Il Centrafrica torna a sperare. Dopo il via libera del Consiglio di Sicurezza dell’Onu,
le truppe francesi sono giunte nel Paese, accolte dall’entusiasmo della popolazione,
per riportare pace e sicurezza. Parigi ha schierato 1600 militari con l'obiettivo
di porre fine ai massacri compiuti dai miliziani islamisti "Seleka". In questo scenario
la Commissione europea ha annunciato l'organizzazione di un ponte aereo tra Douala,
in Camerun, e Bangui per appoggiare le operazioni umanitarie nella Repubblica Centrafricana.
Giulio Albanese:
Da ieri, decretati
tre giorni di lutto nazionale per onorare la memoria delle centinaia di vittime dei
massacri che da settembre stanno insanguinando la Repubblica Centrafricana. Da quando
cioè il presidente golpista, Michel Djotodia, ha deciso di sciogliere la coalizione
Séléka che gli aveva permesso di andare al potere, defenestrando l’ex presidente François
Bozizé. Intanto, nella capitale Bangui la popolazione traumatizzata dalle stragi -
il bilancio della Croce Rossa Internazionale sfiora le 400 vittime, solo da giovedì
scorso – guarda con speranza all’intervento dell’intervento francese. Da sabato sera,
sono dispiegati sul terreno 1600 soldati inviati da François Hollande per normalizzare
il Paese e disarmare la galassia di milizie e gruppi armati che seminano morte e distruzione
nella Repubblica Centrafricana. Riuscire a garantire la sicurezza, considerando la
vastità dei territori rurali, non sarà facile anche perché il conflitto è asimmetrico
e le componenti in campo imprevedibili e agguerrite, alcune delle quali sostenute,
attraverso il vicino Sudan, dal movimento salafita di matrice saudita.
Scontri
si registrano ancora un po' dovunque, come a Bozoum, nella zona occidentale del Paese.

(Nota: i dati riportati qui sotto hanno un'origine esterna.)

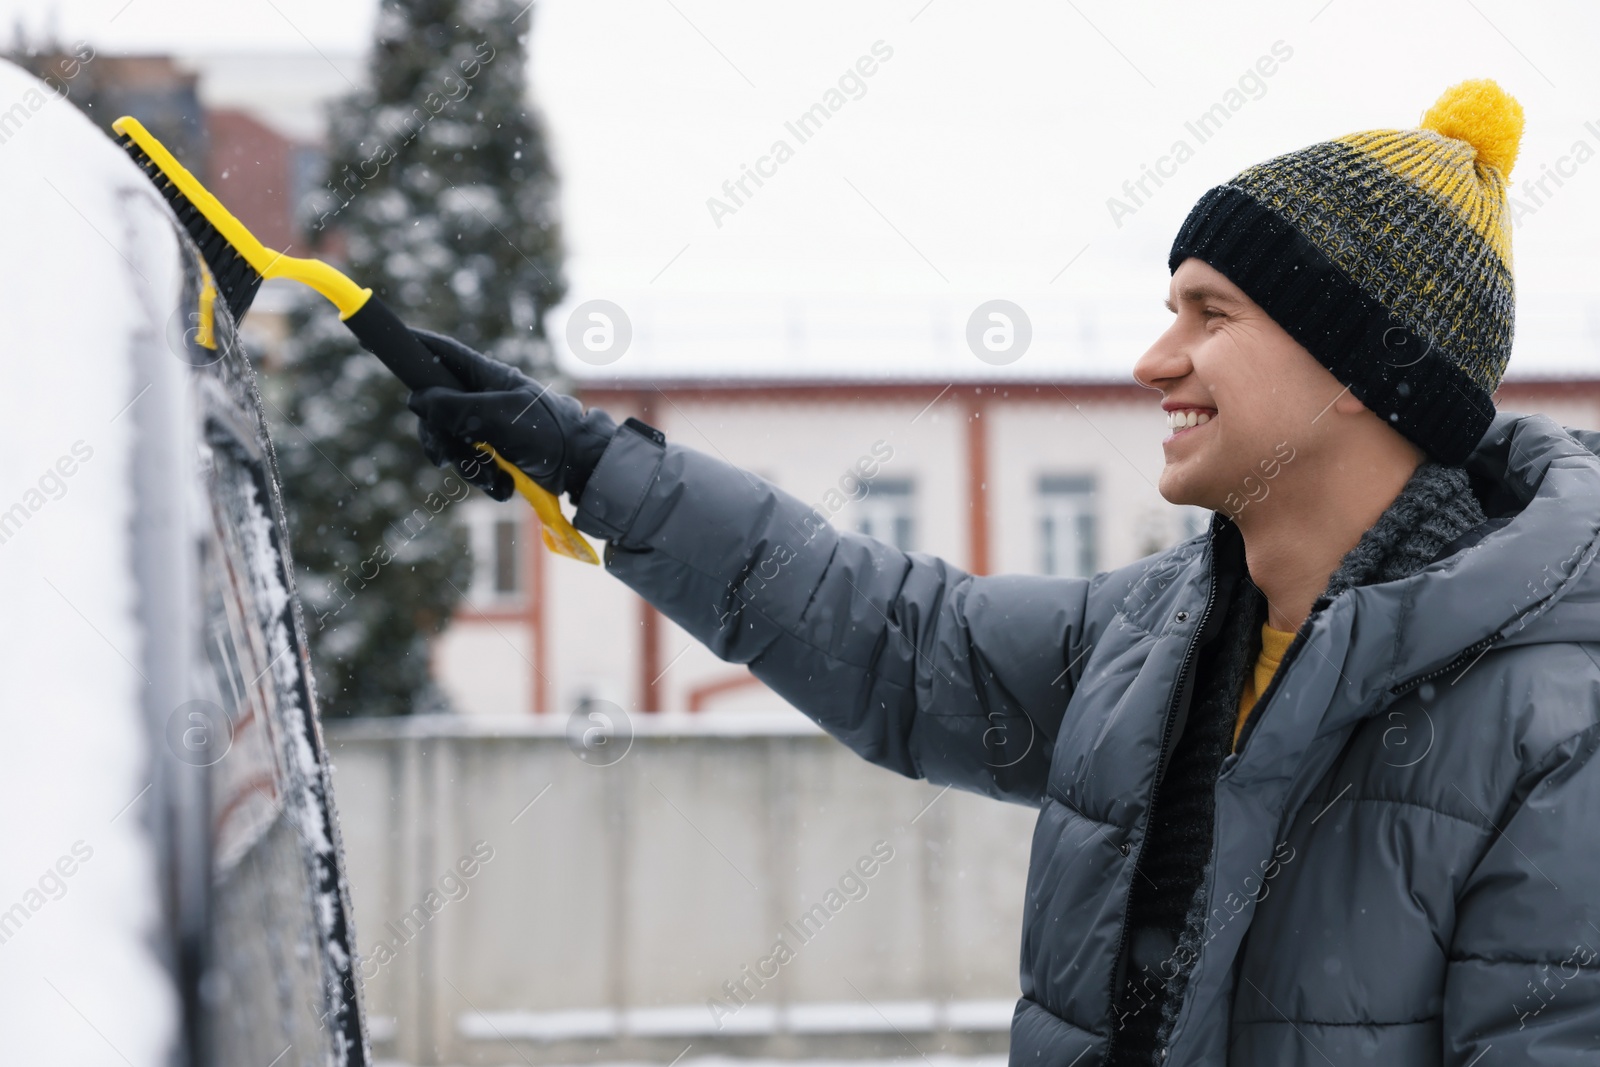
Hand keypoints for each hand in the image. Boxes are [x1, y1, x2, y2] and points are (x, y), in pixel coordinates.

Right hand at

Qui opera il padre carmelitano Aurelio Gàzzera, missionario in Centrafrica
da oltre 20 anni, che – al microfono di Fabio Colagrande – spiega quanto sta
succedendo in questa località:
R. – Qui c’è
poco di politico. Questa è gente che ha perduto tutto e dopo otto, nove mesi di questo
regime terrorista, si hanno queste reazioni, che spesso, purtroppo, coinvolgono le
varie comunità: musulmane, cristiane e così via. Crea dei problemi, quindi, a quel
livello. Sono banditi. Ci sono stati massacri veri e propri prima da una parte e poi
dall’altra.
D. – Come vede il via libera dell’Onu a questa missione di peace-keeping?
R.
– E’ positivo che l’Onu intervenga e che la Francia possa fare qualcosa, visto che
hanno una ottima conoscenza del terreno e del Paese.
D. – Sicuramente, però,
saranno ancora settimane e mesi di violenza ...
R. – Quello che si teme è,
appunto, che prima di andarsene, questi ribelli - che sono assolutamente da mandare
via - faranno disastri. Questo è quello che si teme. Adesso vedremo un po’ nei prossimi
giorni, se ci sarà un’evoluzione rapida o meno. Vedremo un po’.
D. – Qual è
la situazione umanitaria della popolazione di Bozoum?
R. – Adesso, moltissimi
si sono rifugiati nella nostra missione e ci stiamo organizzando per cercare di accoglierli
in modo decente. Già la notte scorsa erano 300, 400, ma adesso, penso, saranno già
oltre un migliaio. Qui si sentono in sicurezza ed è anche bello che la missione sia
un luogo di rifugio e di relativa tranquillità.
D. – La maggioranza è di religione
cristiana?
R. – La maggioranza sì. I musulmani, qui, credono siano un dieci
per cento, anche se è una comunità piuttosto radicata, perché sono qua da anni. Non
ci sono grossi problemi tra i musulmani e i cristiani: c’è sempre stata una buona
convivenza, con qualche piccolo problema ogni tanto. Questa guerra, però, sta mettendo
un po’ tutto in gioco.
D. – Uno degli ultimi timori è davvero che questo tipo
di conflitto si trasformi in un conflitto interreligioso...
R. – La possibilità
c’è ed è già molto concreta. Ci sono già state delle violenze che mirano direttamente
ai musulmani, con poi reazioni contrarie. E quelle purtroppo ci sono già state dall’inizio.
Questo movimento della Seleka, infatti, è composto in maggioranza da musulmani del
Nord, del Sudan e del Ciad, quindi questo ha creato tensione, gelosia, rancore e sarà
poi difficile da cambiare, ci vorrà molto tempo.
D. – Come la vostra missione,
la vostra parrocchia, sta preparando la festa del Santo Natale, in un momento così
difficile di paura?
R. – E’ un momento in cui sentiamo anche forte il senso
della speranza e dell’attesa, che il momento liturgico ci suggerisce. In questi giorni,
appunto, si fa sentire più forte questo desiderio. La prima domenica di Avvento abbiamo
iniziato con la Lettura di Isaia, dove si dice: “Forgeranno le loro spade in vomeri”.
Questo ci ricorda che la pace è un dono, ma bisogna anche saperlo lavorare e preparare.